On va pas rentrer dans les détails chiffrés, mais les conditions du prêt 1 milliard contracté "forcent" Spotify à faire un IPO assez vite. Sinon, les actionnaires prendront la douche.

C'est pas un hasard s'ils viennent de virer le numéro 2. Ils veulent continuer à accélérer leur développement en boostant le chiffre d'affaires et notamment le revenu pub : faire la mariée aussi belle que possible pour l'IPO.

avatar awk | 

@Applesoft

Il faut que je vérifie mais il me semble que les majors ont quand même été fortement diluées suite à l'accumulation de levées de fonds ;-)

avatar Applesoft | 

@awk :

Ben elles ont toujours été minoritaires, depuis le départ. Probablement diluées avec des levées de fonds, mais dernièrement ce n'était plus des levées de fonds "équity" mais dette avec grosse sanction si Spotify ne fait pas d'IPO d'ici fin 2017. Quant à leur droit de vote, on sait pas puisque c'est une société privée mais je pense qu'elles ont un traitement particulier.

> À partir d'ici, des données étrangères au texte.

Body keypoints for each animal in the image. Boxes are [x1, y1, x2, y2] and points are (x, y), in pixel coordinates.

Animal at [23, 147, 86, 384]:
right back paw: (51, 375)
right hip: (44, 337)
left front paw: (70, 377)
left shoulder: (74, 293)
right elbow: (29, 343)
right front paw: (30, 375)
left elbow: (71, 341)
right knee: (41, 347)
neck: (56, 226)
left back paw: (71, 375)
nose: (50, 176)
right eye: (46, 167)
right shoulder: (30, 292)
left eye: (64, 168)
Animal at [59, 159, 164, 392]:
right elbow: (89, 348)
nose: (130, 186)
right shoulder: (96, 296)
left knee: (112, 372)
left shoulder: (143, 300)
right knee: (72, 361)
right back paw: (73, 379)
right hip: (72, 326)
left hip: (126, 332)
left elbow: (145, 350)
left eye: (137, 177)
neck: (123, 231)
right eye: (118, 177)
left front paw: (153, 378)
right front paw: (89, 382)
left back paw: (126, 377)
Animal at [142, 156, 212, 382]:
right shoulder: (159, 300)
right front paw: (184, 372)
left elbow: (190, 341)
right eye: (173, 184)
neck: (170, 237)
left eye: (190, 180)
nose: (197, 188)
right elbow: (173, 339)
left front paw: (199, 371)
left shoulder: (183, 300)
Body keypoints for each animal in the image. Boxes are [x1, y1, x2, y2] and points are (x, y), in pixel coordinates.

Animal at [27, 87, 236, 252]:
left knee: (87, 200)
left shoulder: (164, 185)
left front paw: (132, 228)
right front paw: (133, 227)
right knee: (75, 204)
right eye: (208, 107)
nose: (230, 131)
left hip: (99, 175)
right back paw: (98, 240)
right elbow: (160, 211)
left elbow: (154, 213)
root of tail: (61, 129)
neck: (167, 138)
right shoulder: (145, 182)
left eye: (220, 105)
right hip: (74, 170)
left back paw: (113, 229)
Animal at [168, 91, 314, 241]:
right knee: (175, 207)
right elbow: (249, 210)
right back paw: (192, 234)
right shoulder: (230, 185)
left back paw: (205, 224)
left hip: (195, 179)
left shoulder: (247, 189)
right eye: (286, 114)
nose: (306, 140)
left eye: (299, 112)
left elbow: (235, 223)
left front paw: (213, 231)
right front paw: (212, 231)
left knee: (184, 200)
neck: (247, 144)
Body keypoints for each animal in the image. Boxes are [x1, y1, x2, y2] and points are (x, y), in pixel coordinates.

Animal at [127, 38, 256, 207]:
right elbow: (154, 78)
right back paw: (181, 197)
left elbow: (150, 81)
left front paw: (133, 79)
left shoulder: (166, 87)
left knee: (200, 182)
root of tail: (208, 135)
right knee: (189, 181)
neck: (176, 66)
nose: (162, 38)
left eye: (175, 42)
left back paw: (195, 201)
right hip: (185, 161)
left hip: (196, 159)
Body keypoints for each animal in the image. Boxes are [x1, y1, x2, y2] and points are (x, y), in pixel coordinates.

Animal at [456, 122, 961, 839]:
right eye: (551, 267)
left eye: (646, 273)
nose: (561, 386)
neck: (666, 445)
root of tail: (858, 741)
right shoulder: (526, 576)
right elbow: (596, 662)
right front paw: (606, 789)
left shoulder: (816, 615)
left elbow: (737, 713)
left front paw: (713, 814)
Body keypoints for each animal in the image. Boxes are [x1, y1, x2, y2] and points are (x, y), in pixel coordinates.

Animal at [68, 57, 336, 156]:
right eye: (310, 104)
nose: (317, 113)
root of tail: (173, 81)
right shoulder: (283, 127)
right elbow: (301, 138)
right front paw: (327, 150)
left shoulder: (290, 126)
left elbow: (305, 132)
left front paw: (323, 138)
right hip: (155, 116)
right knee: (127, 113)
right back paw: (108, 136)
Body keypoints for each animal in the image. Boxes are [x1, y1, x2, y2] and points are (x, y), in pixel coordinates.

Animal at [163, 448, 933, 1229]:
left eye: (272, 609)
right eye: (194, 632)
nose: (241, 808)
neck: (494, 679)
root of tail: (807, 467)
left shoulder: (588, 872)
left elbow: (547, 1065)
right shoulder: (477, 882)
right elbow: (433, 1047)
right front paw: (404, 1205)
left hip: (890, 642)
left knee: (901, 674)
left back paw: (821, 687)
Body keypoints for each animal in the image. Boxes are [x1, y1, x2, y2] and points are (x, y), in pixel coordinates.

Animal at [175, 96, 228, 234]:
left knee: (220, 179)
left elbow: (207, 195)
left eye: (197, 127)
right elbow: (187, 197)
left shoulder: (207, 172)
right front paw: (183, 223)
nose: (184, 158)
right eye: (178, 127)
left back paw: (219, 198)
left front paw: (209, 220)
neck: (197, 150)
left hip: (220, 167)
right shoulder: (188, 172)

Et puis faut aussi savoir que Google siège maintenant au Board de Spotify. Autre élément important.

Beaucoup de tenants et aboutissants pour Spotify. La seule chose à peu près certaine, c'est que Spotify fait tout en ce moment pour préparer un IPO d'ici fin 2017 et qu'une des conditions de son succès est la renégociation à long terme des droits avec les labels (récemment arrivés à terme) car les marchés financiers détestent l'incertitude.

avatar awk | 

@Applesoft

Merci pour ces intéressante précisions ;-)

avatar kafy28 | 

Les majors voient leurs revenus remonter mais c'est pas grace à leur travail.
Aucune offre de streaming en provenance d'une major ! Pathétique.